Thank you for cracking open the door and giving us a peak inside the time capsule that is Philadelphia politics and its machinery at work.
As if this whole situation isn't embarrassing enough to our city, how can someone at the center of the storm - Chief Justice Ronald D. Castille - be able to select the investigator whose mission will be to impartially determine whether the $12 million in public funds spent to date on the new Family Court building - payments which Castille apparently authorized - was legitimately spent?
I believe the public would agree with your editorial ("Too close for comfort," Thursday) that any investigation must be managed completely independently of his office.
Mayor Nutter has proposed reforms to the city's pension plans that include a less expensive alternative for new employees. The immediate and vocal union opposition would be laughable if it did not display such blind ignorance of reality.
The pension benefits in the current plans will eventually bankrupt the city, and must be reined in. Private employers in the region years ago changed their plans along the lines proposed by Nutter. There can be no justification for giving public employees pensions superior to those of the public they serve.
BP shareholders are objecting to the possible freeze of dividends. Last I heard, shareholders are accountable for the mistakes of their company. Man up, folks, this one is going to cost you.
I just find it interesting: When there is a disaster in another country, the United States is always there with resources and help; when a disaster occurs here, where is everyone?
Daniel W. Renwick
Sitting at a gas station, I noticed that the bumper of a large vehicle right in front of me was at my eye level. That meant its overall height had to be greater than a foot more than my Toyota Camry's.
I asked what the big car or truck might be, and the attendant said it was a "medium-size SUV." That seems to mean that there are small, intermediate, and large derivatives.
The love affair of Americans and automobiles has reached a fantasy stage requiring, I suppose, more intervention by the Obama forces to pass a "Uniform Automotive Size and Reduction in Redundancy Act," as soon as other deficiencies in common sense are eliminated by him in new and ever more dynamic oratory before cheering crowds.

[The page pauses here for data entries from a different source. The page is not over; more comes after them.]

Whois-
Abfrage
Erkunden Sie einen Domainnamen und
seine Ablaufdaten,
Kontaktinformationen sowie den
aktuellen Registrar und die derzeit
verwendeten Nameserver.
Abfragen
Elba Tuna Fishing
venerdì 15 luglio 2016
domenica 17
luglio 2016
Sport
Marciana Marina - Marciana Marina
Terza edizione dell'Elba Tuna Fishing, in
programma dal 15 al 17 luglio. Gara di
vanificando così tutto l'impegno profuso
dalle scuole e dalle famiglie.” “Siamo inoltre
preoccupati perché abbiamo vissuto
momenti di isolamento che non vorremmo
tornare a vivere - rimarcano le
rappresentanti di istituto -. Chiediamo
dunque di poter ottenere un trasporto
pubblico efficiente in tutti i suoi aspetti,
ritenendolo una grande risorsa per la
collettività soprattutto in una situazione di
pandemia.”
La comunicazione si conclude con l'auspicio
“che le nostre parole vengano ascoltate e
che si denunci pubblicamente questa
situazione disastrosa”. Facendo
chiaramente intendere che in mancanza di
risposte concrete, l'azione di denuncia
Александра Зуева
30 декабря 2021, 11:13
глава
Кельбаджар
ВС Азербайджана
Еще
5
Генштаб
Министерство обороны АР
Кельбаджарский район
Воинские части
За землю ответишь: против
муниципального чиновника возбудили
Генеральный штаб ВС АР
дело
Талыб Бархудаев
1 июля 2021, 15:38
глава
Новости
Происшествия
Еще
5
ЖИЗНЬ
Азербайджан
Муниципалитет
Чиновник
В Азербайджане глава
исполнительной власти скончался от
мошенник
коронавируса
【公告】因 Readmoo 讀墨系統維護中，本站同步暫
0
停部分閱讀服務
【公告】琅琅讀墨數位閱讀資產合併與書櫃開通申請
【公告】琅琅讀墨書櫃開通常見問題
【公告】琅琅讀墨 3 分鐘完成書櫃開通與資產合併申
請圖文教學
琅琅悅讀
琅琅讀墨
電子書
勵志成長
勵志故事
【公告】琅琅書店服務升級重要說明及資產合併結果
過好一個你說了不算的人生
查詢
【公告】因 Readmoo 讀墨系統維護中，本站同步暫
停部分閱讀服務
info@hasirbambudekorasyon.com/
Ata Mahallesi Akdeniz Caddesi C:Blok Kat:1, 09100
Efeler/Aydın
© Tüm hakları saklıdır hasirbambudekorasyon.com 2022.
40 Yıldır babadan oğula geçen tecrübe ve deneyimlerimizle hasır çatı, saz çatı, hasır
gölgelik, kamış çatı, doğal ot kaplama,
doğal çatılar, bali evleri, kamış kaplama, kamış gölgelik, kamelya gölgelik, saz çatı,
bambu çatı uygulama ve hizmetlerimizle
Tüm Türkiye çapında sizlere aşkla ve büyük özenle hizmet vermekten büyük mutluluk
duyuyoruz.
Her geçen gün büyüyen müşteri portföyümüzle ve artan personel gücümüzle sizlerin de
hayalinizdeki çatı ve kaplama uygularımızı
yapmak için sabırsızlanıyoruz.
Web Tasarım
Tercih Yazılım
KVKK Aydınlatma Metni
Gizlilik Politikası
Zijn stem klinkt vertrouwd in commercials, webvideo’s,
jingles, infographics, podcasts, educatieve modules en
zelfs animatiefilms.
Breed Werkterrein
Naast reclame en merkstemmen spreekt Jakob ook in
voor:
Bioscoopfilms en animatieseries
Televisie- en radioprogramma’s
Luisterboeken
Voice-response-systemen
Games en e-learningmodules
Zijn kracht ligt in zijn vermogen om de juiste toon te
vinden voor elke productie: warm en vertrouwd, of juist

I found your "Unconscionable" editorial (Wednesday) to be a sad one. It is well-known that the subject of Palestine is filled with emotion and myth. One half-truth was your statement that Jews have been living in what is now Israel and the occupied territories for thousands of years.

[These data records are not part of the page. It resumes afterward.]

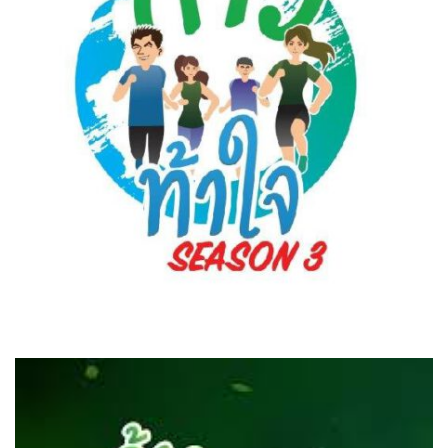
Amante Baristro Hotel & Cafe’ @Pua
C View Home
Deply
Go Hight ‘O Village
HOMU Villa
Montha Residence
Shanti – Retreat
กรีนฮิลล์รีสอร์ท
ก๋างโต้งคอฟฟี่รีสอร์ท
ชมพูภูคารีสอร์ท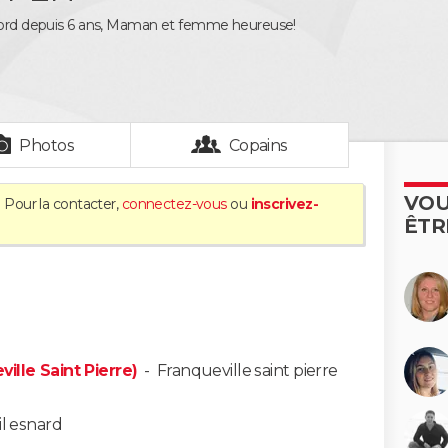
 Nord depuis 6 ans, Maman et femme heureuse!
Photos
Copains
VOU
. Pour la contacter,
connectez-vous
ou
inscrivez-
ÊTR
ille Saint Pierre)
-
Franqueville saint pierre
l esnard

It is a fact that some Jews have been living in some parts of Palestine for many years, perhaps thousands. It is also a fact that the filling up of a predominantly Palestinian Palestine with Jewish refugees and European and American immigrants did not begin earnestly centuries ago, but only since World War I.
In these days where contrary voices are seldom heard, why would you choose to join the howling mob to lynch the gadfly? As you said, Helen Thomas was entitled to her opinion. No matter how biased or anti-Israeli her point may be, it is not bigoted, nor anti-Jewish.
Thomas M. Ricks
Re: "In a tough year, WHYY is strong," letter, Friday:
I have served as the auditor of both for-profit and not-for-profit organizations and provided pro-bono services to the not-for-profit sector for 30 years. What WHYY management's comments about "timing differences" in paying its liabilities as well as its renegotiated line of credit tell me is that there may be serious liquidity problems ahead.
WHYY is a cultural, artistic, and educational asset of the area. It has a public trust with respect to the contributions it solicits, and should be more forthcoming on what steps it has taken to meet the current funding environment it faces.